Face au décalage croissant entre la réalité des besoins et les couvertures de base assurées notamment par la Sécurité sociale, les entreprises se sont emparées du sujet, et ont déployé des programmes collectifs (prévoyance, frais de santé, retraite supplémentaire) qui constituent aujourd’hui un élément positif du contrat de travail.
Paysage chamboulé
Le 1er janvier 2019, ce paysage sera profondément chamboulé au profit du régime unifié de retraite complémentaire des salariés institué par l’ANI. Dans une remarquable mécanique, c’est toute l’organisation de la protection sociale complémentaire et les dispositifs de prévoyance, frais de santé ou de retraite supplémentaire qui sont déstabilisés dans leurs fondements.
En effet, la protection sociale complémentaire et les exonérations sociales applicables au financement des dispositifs mis en place dans les entreprises s’appuient principalement sur les notions de cadres et non-cadres telles que précisées par la circulaire Sécurité sociale du 25 septembre 2013.
Or la fusion Arrco-Agirc et la disparition de la convention collective fondatrice de 1947 remettent en cause les notions de «cadres» et «non-cadres», ainsi que les différentes catégories de personnel bénéficiaires de ces couvertures, que l’on ait retenu les libellés «cadres/non cadres», «salariés articles 4/4bis ou 36», «affiliés à l’agirc»… dont l’article R.242-1-1 du Code de la Sécurité sociale avait validé l’utilisation dans les accords collectifs, décisions unilatérales de l’employeur (DUE) ou référendum.
Tsunami pour la conformité
Conséquence principale ? Un véritable tsunami pour la conformité aux règles d’exonération de cotisations sociales du financement employeur, car pour le moment aucune norme n’est venue remplacer celles qui tombent.
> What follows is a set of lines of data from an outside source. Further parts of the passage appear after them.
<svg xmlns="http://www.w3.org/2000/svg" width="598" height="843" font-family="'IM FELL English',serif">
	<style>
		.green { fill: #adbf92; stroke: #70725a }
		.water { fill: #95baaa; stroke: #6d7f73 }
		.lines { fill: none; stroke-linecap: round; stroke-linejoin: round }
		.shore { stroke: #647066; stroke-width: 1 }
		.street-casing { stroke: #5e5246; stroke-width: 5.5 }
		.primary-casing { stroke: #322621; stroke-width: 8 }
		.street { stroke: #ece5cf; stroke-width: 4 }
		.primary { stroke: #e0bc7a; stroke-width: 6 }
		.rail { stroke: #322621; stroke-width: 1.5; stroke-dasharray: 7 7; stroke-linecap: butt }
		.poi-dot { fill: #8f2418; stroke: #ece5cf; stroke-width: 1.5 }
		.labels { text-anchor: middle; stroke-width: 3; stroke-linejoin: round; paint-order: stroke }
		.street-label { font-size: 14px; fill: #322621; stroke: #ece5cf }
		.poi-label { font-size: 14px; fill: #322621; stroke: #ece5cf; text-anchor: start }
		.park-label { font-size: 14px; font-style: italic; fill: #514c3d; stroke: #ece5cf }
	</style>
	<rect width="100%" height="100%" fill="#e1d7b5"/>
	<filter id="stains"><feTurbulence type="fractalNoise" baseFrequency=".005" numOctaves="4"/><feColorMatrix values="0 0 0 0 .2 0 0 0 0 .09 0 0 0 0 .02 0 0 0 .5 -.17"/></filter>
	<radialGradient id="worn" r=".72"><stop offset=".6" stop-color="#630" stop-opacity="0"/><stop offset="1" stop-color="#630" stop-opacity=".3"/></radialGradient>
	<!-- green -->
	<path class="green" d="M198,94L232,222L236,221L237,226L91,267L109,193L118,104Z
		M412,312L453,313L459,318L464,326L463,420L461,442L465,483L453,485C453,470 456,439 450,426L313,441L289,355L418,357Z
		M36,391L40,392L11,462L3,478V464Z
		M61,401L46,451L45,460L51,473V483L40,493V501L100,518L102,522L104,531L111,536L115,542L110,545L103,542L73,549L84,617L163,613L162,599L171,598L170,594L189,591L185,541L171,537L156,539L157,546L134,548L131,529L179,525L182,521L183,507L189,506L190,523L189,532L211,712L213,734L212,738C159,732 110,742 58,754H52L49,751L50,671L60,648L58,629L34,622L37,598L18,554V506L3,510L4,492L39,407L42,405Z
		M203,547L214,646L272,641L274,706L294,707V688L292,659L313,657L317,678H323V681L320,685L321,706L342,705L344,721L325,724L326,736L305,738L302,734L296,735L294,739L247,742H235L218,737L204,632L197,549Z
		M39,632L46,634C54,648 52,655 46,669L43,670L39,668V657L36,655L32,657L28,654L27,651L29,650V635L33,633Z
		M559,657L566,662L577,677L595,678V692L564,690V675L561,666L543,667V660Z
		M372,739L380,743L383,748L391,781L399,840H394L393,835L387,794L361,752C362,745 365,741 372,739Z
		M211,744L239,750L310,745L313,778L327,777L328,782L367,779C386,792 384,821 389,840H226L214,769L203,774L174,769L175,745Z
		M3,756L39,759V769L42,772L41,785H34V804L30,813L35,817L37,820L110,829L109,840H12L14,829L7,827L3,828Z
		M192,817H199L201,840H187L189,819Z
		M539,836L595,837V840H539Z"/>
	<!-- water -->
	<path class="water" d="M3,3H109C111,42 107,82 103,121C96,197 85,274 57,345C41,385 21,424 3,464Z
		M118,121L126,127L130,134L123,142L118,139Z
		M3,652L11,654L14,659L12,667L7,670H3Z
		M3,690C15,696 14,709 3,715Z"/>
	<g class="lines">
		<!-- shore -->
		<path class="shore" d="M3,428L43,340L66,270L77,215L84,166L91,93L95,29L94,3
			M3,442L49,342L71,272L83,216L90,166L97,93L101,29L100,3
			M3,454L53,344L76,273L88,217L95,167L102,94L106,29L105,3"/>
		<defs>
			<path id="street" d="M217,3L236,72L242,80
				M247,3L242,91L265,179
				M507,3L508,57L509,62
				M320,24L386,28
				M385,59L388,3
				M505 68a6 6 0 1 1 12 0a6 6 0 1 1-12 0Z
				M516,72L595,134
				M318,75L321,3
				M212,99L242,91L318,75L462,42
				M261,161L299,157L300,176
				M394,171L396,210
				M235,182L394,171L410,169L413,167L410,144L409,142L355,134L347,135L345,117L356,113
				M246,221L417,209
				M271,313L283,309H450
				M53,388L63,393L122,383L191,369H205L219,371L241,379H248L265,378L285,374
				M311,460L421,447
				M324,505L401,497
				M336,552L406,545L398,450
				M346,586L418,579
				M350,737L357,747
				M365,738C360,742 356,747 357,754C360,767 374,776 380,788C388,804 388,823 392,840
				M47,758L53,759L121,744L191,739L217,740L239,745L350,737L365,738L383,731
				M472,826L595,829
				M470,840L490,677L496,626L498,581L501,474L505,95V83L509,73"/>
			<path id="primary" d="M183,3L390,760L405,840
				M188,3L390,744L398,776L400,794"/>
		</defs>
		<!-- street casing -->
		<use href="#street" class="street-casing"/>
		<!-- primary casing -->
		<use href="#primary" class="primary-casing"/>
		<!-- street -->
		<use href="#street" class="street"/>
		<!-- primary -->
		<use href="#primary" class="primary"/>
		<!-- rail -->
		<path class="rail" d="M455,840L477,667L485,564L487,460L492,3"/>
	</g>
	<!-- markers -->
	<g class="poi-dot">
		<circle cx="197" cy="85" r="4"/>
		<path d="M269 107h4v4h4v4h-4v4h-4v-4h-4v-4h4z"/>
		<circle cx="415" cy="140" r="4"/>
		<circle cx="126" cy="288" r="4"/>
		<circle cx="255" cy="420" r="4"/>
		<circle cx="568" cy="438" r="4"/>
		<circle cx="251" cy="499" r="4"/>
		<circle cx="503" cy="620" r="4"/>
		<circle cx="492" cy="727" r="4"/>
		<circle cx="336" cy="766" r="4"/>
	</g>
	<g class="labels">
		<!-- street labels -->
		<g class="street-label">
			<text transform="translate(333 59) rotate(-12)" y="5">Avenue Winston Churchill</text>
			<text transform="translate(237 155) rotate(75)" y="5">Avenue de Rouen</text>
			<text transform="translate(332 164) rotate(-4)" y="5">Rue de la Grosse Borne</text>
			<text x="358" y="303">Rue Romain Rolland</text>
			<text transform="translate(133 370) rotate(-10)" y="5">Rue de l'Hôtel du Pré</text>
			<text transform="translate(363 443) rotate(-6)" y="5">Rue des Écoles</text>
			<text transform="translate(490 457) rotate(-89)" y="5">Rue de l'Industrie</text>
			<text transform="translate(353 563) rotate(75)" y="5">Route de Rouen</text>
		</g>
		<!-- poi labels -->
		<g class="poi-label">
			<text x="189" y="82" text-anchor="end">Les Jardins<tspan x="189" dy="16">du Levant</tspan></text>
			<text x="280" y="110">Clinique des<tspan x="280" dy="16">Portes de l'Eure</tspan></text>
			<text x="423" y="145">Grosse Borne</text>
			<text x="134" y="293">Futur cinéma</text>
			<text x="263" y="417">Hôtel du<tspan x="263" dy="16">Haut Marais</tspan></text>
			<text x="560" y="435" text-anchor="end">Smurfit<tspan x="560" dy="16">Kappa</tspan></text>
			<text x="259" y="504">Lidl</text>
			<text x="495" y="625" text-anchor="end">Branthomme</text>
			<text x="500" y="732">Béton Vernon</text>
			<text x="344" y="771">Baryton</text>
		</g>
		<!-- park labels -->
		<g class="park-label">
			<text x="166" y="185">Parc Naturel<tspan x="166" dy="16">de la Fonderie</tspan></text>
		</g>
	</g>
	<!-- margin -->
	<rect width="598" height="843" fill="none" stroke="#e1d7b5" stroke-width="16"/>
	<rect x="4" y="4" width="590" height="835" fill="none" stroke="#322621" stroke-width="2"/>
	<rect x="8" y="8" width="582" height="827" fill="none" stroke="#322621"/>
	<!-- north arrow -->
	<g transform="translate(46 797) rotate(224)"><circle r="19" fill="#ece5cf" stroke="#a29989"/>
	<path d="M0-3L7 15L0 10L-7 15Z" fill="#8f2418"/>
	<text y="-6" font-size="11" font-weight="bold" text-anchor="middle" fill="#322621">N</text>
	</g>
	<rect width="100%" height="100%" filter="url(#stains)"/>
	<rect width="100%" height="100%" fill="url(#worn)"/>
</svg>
Les partenaires sociaux ont ouvert une négociation pour définir les principaux éléments permettant de caractériser l’encadrement en laissant aux branches professionnelles la possibilité de préciser le cadre général, ouvrant la porte à une hétérogénéité selon les secteurs d’activité…
Les DRH peuvent se préparer dès à présent à un chantier structurant pour adapter leurs pratiques internes, car ils vont probablement devoir recomposer, réorganiser, réécrire leurs programmes de protection sociale. Dans ce paysage, un questionnement s’impose : doit-on conserver ou supprimer la catégorie «cadres» pour raisonner en priorité en «ensemble du personnel» s’agissant de la protection sociale complémentaire ?
Et ce, d’autant plus que la justification de la catégorie «cadres» est très affaiblie par l’évolution des organisations de travail et du management dans les entreprises. En outre, elle constitue souvent un plafond de verre archaïque pour la progression professionnelle et la prise de responsabilités des salariés issus des nouvelles générations. Pour le moment, tous les acteurs concernés attendent une période transitoire permettant de donner du temps aux entreprises et à la négociation sociale.